_EXERCISE BRIEF:_
The response must consist of the lines below from the one with "在内容关键字中输入一句话，查" through the one with "上一次实验的代码已于上次DD", exactly as they appear and with both ends kept.

_TASK MATERIAL:_
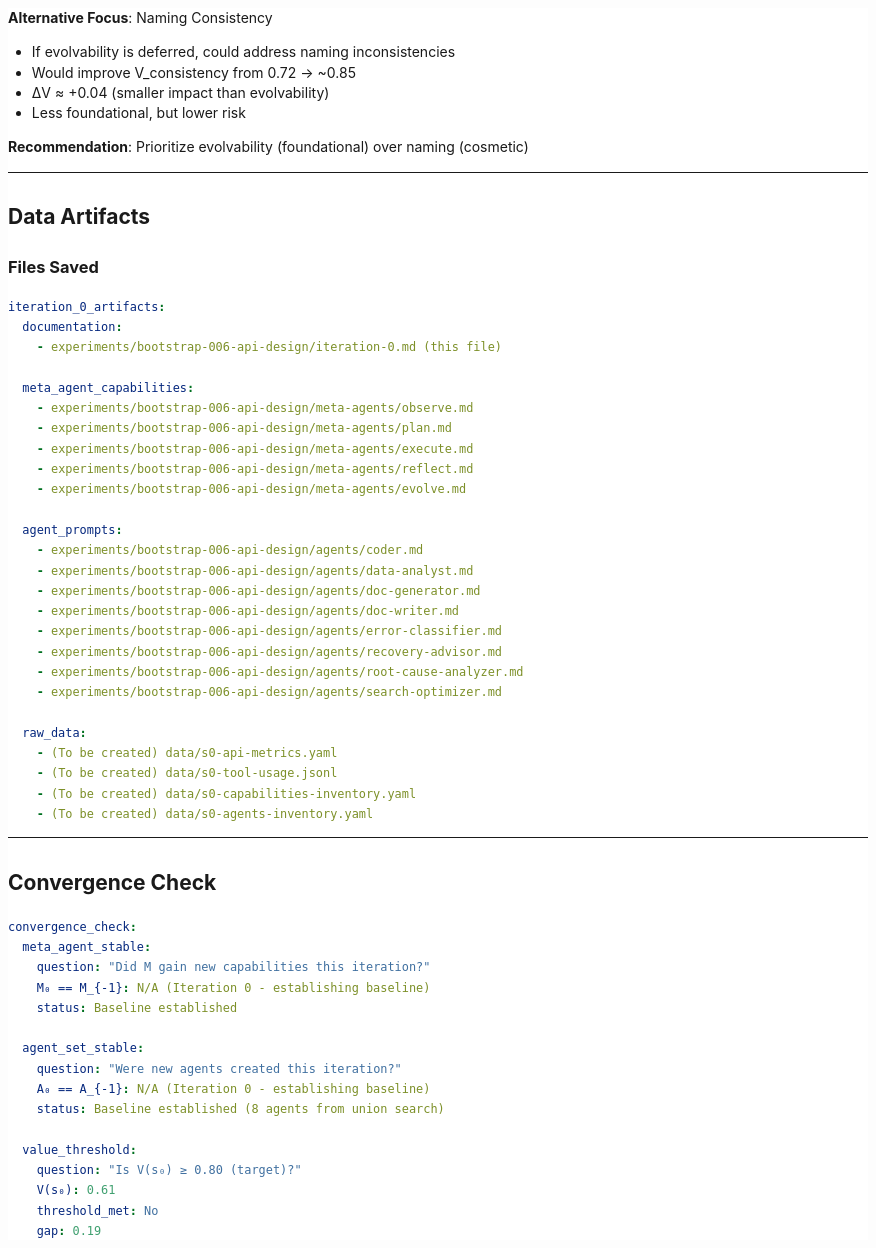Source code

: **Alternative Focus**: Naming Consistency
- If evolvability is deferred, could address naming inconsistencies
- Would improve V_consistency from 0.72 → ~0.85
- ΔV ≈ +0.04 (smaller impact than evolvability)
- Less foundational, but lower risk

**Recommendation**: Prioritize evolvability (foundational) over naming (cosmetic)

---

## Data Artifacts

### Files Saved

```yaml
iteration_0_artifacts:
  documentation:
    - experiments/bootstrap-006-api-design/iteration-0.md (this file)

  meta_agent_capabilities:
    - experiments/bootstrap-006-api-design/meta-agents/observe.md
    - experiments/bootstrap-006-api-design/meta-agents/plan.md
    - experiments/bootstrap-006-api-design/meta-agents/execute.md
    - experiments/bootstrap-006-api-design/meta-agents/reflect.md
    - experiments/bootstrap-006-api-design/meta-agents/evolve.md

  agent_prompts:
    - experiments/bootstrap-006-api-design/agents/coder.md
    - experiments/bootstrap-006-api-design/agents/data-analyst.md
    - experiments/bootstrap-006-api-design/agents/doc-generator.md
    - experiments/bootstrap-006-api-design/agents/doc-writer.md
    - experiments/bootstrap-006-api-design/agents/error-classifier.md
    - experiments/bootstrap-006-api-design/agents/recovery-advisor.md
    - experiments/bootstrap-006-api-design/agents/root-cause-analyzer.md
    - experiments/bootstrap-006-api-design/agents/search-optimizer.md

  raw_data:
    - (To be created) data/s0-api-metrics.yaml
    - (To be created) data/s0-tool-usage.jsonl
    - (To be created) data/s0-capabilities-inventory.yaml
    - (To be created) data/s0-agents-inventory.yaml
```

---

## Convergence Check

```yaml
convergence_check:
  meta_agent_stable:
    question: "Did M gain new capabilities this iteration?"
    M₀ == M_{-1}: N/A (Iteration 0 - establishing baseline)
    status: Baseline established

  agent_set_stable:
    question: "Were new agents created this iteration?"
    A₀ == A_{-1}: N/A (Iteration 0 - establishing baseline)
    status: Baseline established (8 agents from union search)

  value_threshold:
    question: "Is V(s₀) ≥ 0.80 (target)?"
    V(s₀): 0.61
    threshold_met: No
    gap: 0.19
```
==
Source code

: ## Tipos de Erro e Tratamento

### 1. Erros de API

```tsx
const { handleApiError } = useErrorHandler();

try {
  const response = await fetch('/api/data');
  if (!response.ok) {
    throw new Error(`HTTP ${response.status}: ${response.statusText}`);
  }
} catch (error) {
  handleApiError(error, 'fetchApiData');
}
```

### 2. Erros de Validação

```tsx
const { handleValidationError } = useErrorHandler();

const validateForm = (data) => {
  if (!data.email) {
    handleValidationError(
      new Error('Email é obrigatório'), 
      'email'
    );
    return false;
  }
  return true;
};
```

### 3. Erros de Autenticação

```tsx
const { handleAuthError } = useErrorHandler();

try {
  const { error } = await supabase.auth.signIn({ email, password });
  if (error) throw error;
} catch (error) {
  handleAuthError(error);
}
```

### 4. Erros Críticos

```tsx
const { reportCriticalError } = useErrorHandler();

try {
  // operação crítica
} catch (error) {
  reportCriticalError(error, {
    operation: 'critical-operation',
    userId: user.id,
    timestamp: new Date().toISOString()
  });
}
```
---
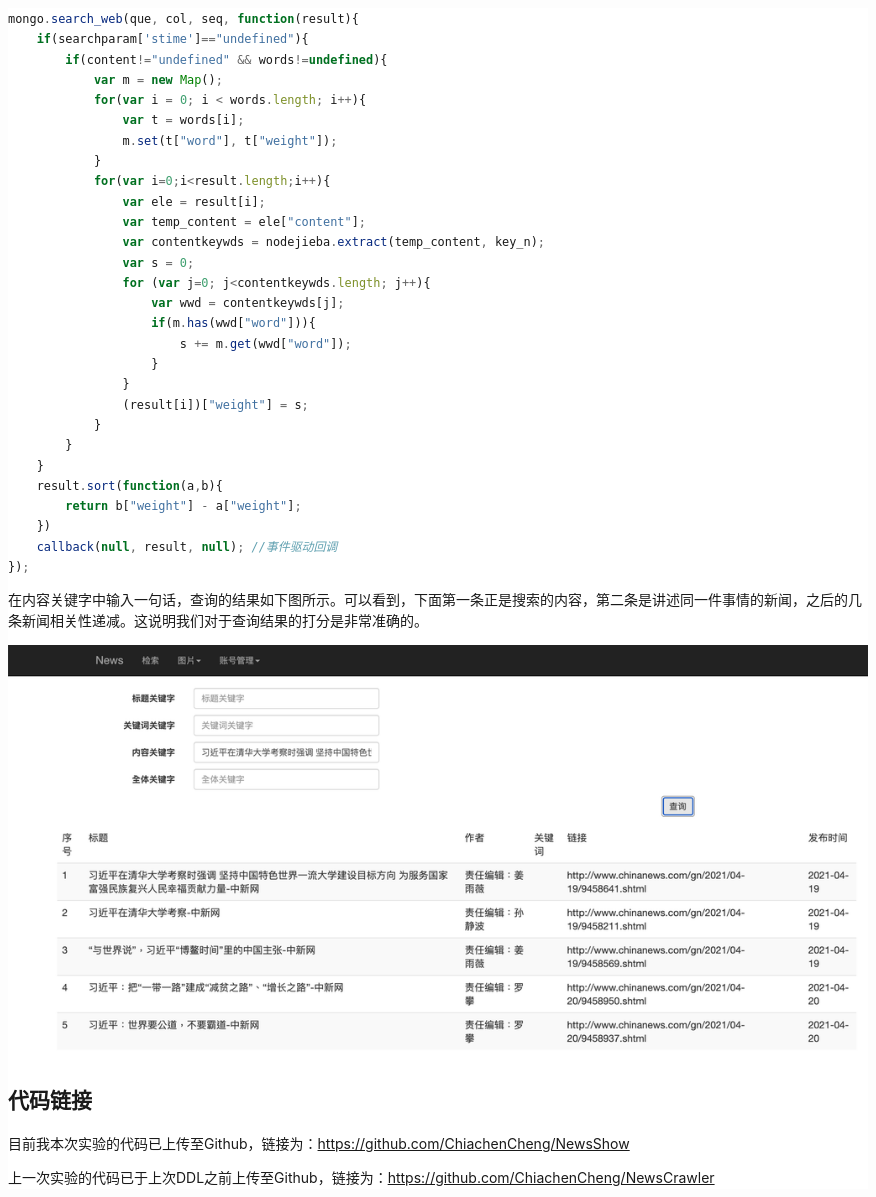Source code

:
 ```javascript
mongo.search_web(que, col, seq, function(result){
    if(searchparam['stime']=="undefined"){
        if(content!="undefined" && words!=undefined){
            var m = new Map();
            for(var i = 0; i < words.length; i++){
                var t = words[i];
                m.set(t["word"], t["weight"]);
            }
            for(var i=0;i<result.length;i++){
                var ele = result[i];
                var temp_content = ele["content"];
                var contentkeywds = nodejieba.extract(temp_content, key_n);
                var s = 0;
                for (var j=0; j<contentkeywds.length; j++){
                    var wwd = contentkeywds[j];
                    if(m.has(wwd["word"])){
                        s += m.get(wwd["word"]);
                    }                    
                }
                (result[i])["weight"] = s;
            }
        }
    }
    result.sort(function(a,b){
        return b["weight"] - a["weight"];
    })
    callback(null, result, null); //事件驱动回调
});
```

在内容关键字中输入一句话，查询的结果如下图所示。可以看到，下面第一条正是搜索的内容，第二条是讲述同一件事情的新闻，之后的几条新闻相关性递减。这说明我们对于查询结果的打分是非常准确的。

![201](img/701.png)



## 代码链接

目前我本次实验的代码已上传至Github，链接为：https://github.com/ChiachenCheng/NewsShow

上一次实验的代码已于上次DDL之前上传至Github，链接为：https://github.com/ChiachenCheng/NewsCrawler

_REPLY TO THE EXERCISE:_
在内容关键字中输入一句话，查询的结果如下图所示。可以看到，下面第一条正是搜索的内容，第二条是讲述同一件事情的新闻，之后的几条新闻相关性递减。这说明我们对于查询结果的打分是非常准确的。

![201](img/701.png)



## 代码链接

目前我本次实验的代码已上传至Github，链接为：https://github.com/ChiachenCheng/NewsShow

上一次实验的代码已于上次DDL之前上传至Github，链接为：https://github.com/ChiachenCheng/NewsCrawler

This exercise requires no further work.